Cronyism and ensuring American taxpayers bailout the finance industry during the next crash: Nostradamus like spending bill will ensure big banks never fail with your money.

Do you smell what is in the air?  Pine trees?  No.  Something with a more pungent smell.  There is a wonderful whiff of cronyism floating around Washington D.C.  In the latest government kabuki theater there was some interesting items being passed.  There were major protections given to banks should trillions of dollars in derivatives blow up during the next market correction.  While the public is enjoying a few dollars off in gasoline prices so they can spend more money they don’t have during this holiday season, the latest government/banking spending bill was passed by slim margins but puts the taxpayer on the hook for trillions of dollars of risky derivative bets.  Great timing given the energy markets are imploding so we know some hedge funds are taking it in the shorts and will likely come to D.C. hat in hand to cash in on those generous campaign donations.  Central banks have done very little to help US households because incomes simply are not keeping up in the face of inflation.  The latest bill is something to behold.

Minority Report of finance bills

What is so blatant about the latest bill is that it practically says that next time banks implode via derivative bets that taxpayers will be on the hook.  The last time we were told that too big to fail banks needed all the help in the world because they would take the economy down with it.  Of course the public did not want this but the spin media made it seem like the public was on board.  They never were.  Yet this was done during the actual correction.  This time, acting like Nostradamus the financial industry is basically writing in provisions to protect itself for future transgressions.  Like writing a note to your spouse that you apologize for all future mistakes and this piece of paper absolves you from all acts.

This should be no surprise given that the FIRE industry is backing both Republicans and Democrats equally:


“(WaPo ) on average, members of Congress who voted yes received $322,000 from those industries. Those who voted no? $162,000.”

Those that think money in politics buys little influence are either naïve or simply are ignoring the facts.  It is clear that money is controlling our government to the point of cronyism.  And of all those previous bailouts?  How have they helped American families?
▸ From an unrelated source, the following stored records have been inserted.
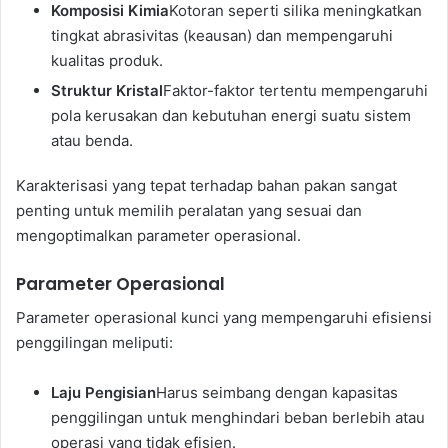
Komposisi Kimia
Kotoran seperti silika meningkatkan
tingkat abrasivitas (keausan) dan mempengaruhi
kualitas produk.
Struktur Kristal
Faktor-faktor tertentu mempengaruhi
pola kerusakan dan kebutuhan energi suatu sistem
atau benda.
Karakterisasi yang tepat terhadap bahan pakan sangat
penting untuk memilih peralatan yang sesuai dan
mengoptimalkan parameter operasional.
Parameter Operasional
Parameter operasional kunci yang mempengaruhi efisiensi
penggilingan meliputi:
Laju Pengisian
Harus seimbang dengan kapasitas
penggilingan untuk menghindari beban berlebih atau
operasi yang tidak efisien.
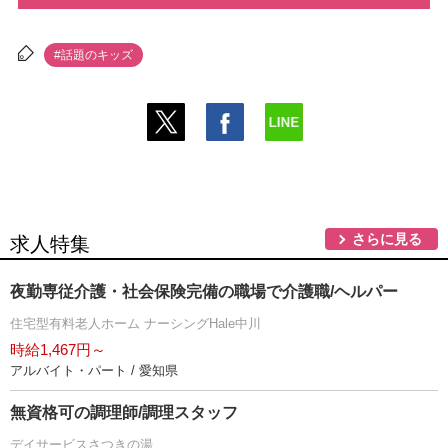
#話題のキッズ
さらに見る
求人特集
夜勤専従介護・社会保険完備の職場で介護職/ヘルパー
住宅型有料老人ホーム ナーシングHale中川
時給1,467円～
アルバイト・パート / 愛知県
無資格可の調理師/調理スタッフ
デイサービスさつきの湯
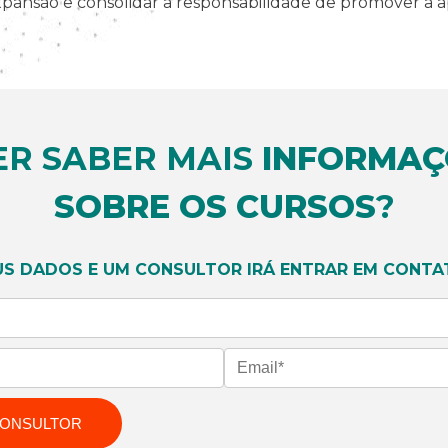
pansão e consolidar a responsabilidade de promover a 
ER SABER MAIS
INFORMAÇ
SOBRE OS CURSOS
?
US DADOS E UM CONSULTOR IRÁ ENTRAR EM CONTA
CONSULTOR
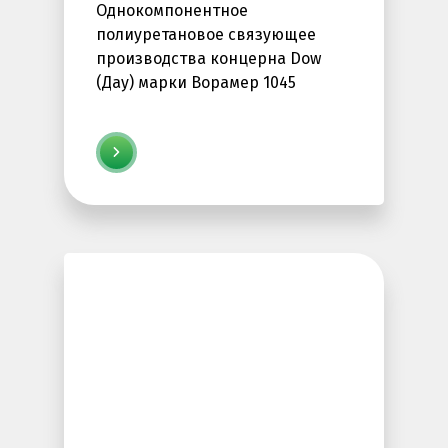
Однокомпонентное
полиуретановое связующее
производства концерна Dow
(Дау) марки Ворамер 1045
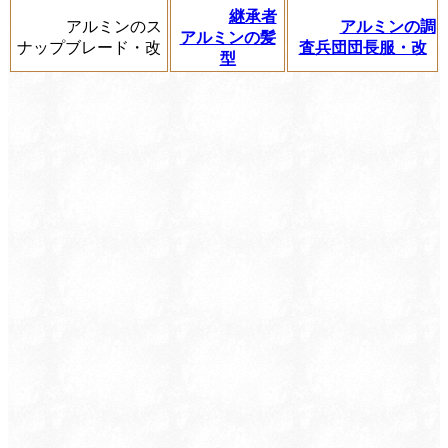
継承者
アルミンのス
アルミンの調
アルミンの髪
ナップブレード・改
査兵団団長服・改
型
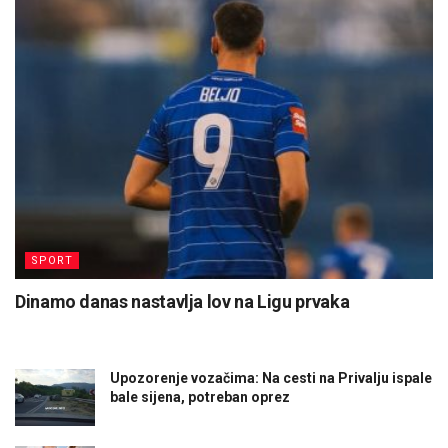
SPORT
Dinamo danas nastavlja lov na Ligu prvaka
Upozorenje vozačima: Na cesti na Privalju ispale
bale sijena, potreban oprez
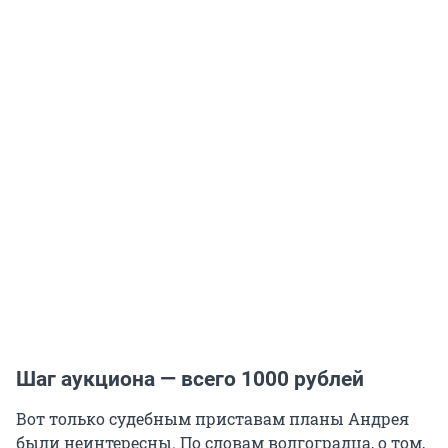
Шаг аукциона — всего 1000 рублей
Вот только судебным приставам планы Андрея
были неинтересны. По словам волгоградца, о том,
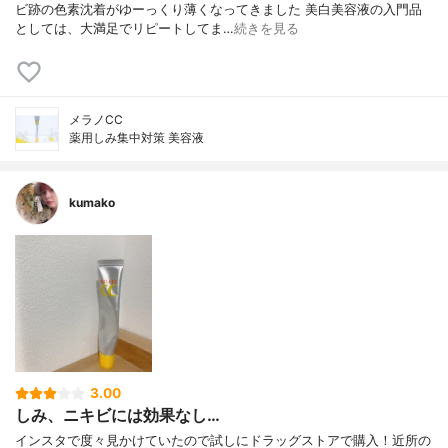
ビ跡の色素沈着がゆーっくり薄くなってきました 美白美容液の入門品
としては、大満足でリピートしてま…
続きを見る
メラノCC
薬用しみ集中対策 美容液
kumako
3.00
しみ、ニキビには効果なし…
インスタで度々見かけていたので試しにドラッグストアで購入！近所の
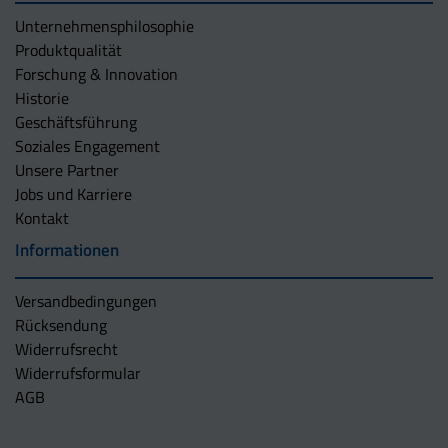
Unternehmens­philosophie
Produktqualität
Forschung & Innovation
Historie
Geschäftsführung
Soziales Engagement
Unsere Partner
Jobs und Karriere
Kontakt
Informationen
Versandbedingungen
Rücksendung
Widerrufsrecht
Widerrufsformular
AGB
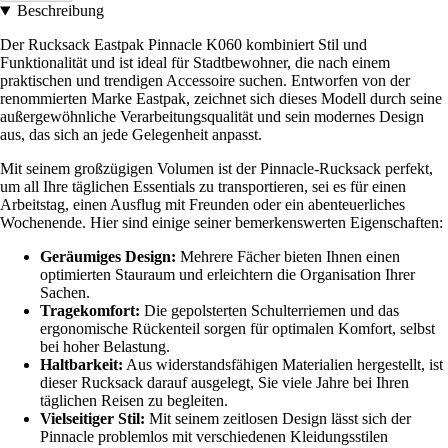
Beschreibung
Der Rucksack Eastpak Pinnacle K060 kombiniert Stil und
Funktionalität und ist ideal für Stadtbewohner, die nach einem
praktischen und trendigen Accessoire suchen. Entworfen von der
renommierten Marke Eastpak, zeichnet sich dieses Modell durch seine
außergewöhnliche Verarbeitungsqualität und sein modernes Design
aus, das sich an jede Gelegenheit anpasst.
Mit seinem großzügigen Volumen ist der Pinnacle-Rucksack perfekt,
um all Ihre täglichen Essentials zu transportieren, sei es für einen
Arbeitstag, einen Ausflug mit Freunden oder ein abenteuerliches
Wochenende. Hier sind einige seiner bemerkenswerten Eigenschaften:
Geräumiges Design:
Mehrere Fächer bieten Ihnen einen
optimierten Stauraum und erleichtern die Organisation Ihrer
Sachen.
Tragekomfort:
Die gepolsterten Schulterriemen und das
ergonomische Rückenteil sorgen für optimalen Komfort, selbst
bei hoher Belastung.
Haltbarkeit:
Aus widerstandsfähigen Materialien hergestellt, ist
dieser Rucksack darauf ausgelegt, Sie viele Jahre bei Ihren
täglichen Reisen zu begleiten.
Vielseitiger Stil:
Mit seinem zeitlosen Design lässt sich der
Pinnacle problemlos mit verschiedenen Kleidungsstilen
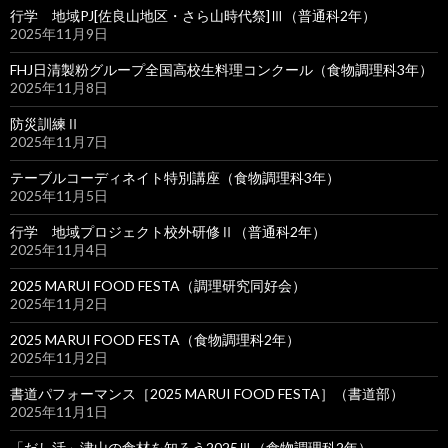
行学 地域PJ[佐良山地区・さら山時代祭]Ⅲ（普通科2年）
2025年11月9日
FHJ日清製粉グループ全国高校生料理コンクール（食物調理科3年）
2025年11月8日
防災訓練Ⅱ
2025年11月7日
テーブルコーディネイト特別講座（食物調理科3年）
2025年11月5日
行学 地域プロジェクト校外研修Ⅱ（普通科2年）
2025年11月4日
2025 MARUI FOOD FESTA（調理研究同好会）
2025年11月2日
2025 MARUI FOOD FESTA（食物調理科2年）
2025年11月2日
書道パフォーマンス［2025 MARUI FOOD FESTA］（書道部）
2025年11月1日
「だし活」津山の食材を知ろう2025Ⅲ（食物調理科2年）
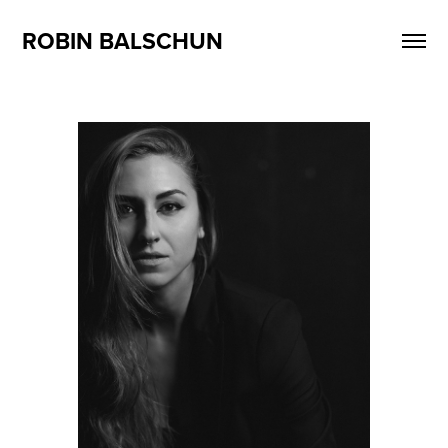
ROBIN BALSCHUN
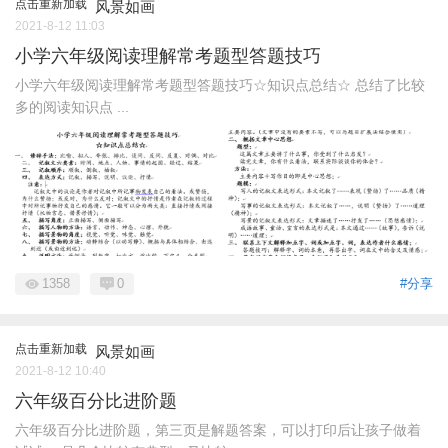
点击重新加载
风景如画
2021-8-12 11:03
小学六年级阅读理解常考题型答题技巧
小学六年级阅读理解常考题型答题技巧☆知识点总结☆ 总结了比较
多的阅读知识点 ...
1358
0
#分享
点击重新加载
风景如画
2021-8-12 10:40
六年级百分比进阶题
六年级百分比进阶题，第三页是解题答案，可以打印后让孩子做着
The cost of housing, healthcare, and college tuition are soaring yet incomes are stagnant.  Of course inflation occurs because too much money (debt) is flowing into the system.  Big banks and investors ended up buying many single family homes and converting them into rentals and pushing rents up.  Prices are also up but many families never recovered after the Great Recession hit.  The stock market went up but thanks to hot money.  Spending and income are not looking so hot:


If you look at wages/earnings minus healthcare costs we are actually in recession territory.  And since very few Americans actually own stocks, the recent mega run in the stock market has done little for regular families.

But what is certain is that the recent spending bill that was passed is laden with future gifts to Wall Street banks when the inevitable correction hits.  Influence peddling in Washington isn’t anything new but the blatant nature of this bill is.  These are trillion dollar bets that will likely go bad and a bill was now passed to make it easier for taxpayer bailouts when things inevitably correct.  This will come from Americans that are struggling planning for their retirement and have very little in savings.  If you need any more proof that the 2014 election was a joke, look no further.  We are basically swapping jerseys on the same players here.  Get your wallets ready for the inevitable future bailouts that you will not vote on once again.  Our government should represent the voters but in this case, they represent their biggest donors.  And what the donors want isn’t necessarily what is best for American families.  In fact, it is the direct opposite in many cases.